As for postoperative gradual correction, the “ring-first” technique was used in all the patients. The reference ring was perpendicular to the long axis of the corresponding bony segment in an orthogonal manner. Standard postoperative orthogonal AP and lateral radiographs were used to evaluate the residual deformities and calculate the mounting parameters. The AP view frame offset was measured using the distance of the line perpendicular to the anatomical axis of the reference bony fragment from the center of the reference ring to the origin point. The lateral view frame offset was calculated in the same way. The axial view frame offset was calculated using the distance of the line parallel to the anatomical axis of the reference bony fragment from the center of the reference ring to the origin point. All the residual deformities were corrected by gradual strut adjustment postoperatively within seven days, according to the electronic prescription.
The translation and angulation in the coronal and sagittal plane, according to the standard AP and lateral X-rays after correction, was used to evaluate the effectiveness. Isometric muscle and joint range of motion exercises were recommended for all patients on the second day after the operation. The foot was kept in a neutral position to prevent ankle equines contractures using a rigid shoe with an elastic band. Daily pin site care with alcoholic chlorhexidine was performed to avoid pin tract infection.

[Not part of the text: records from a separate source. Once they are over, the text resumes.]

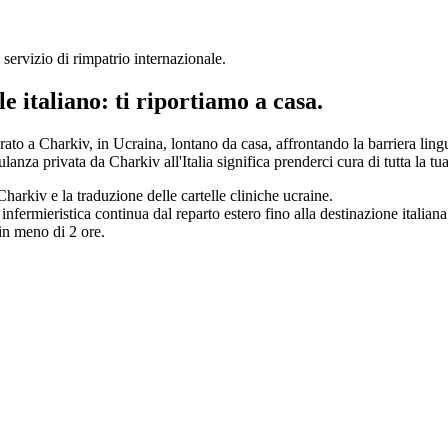
o servizio di rimpatrio internazionale
.
le italiano: ti riportiamo a casa.
erato a
Charkiv
, in
Ucraina
, lontano da casa, affrontando la barriera lin
ulanza privata da
Charkiv
all'Italia significa prenderci cura di tutta la 
Charkiv
e la traduzione delle cartelle cliniche
ucraine
.
nfermieristica continua dal reparto estero fino alla destinazione italiana
 in meno di 2 ore.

The patients were followed up and taken a radiograph monthly until the bone union was achieved. The HEF was removed when sufficient union (corticalization in 3 of 4 cortices) was shown in radiographs. The functional brace was used to prevent refracture for four weeks after frame removal in all patients.
Statistical analysis was performed with the SPSS 22.0 (IBM Corp, USA). Continuous variables were analyzed by Independent-samples T-tests and expressed as the mean, standard deviation, and range of the observations. And the count variables were analyzed by the Chi-square or Fisher’s test, expressing as a number. A statistically significant difference was set at P < 0.05.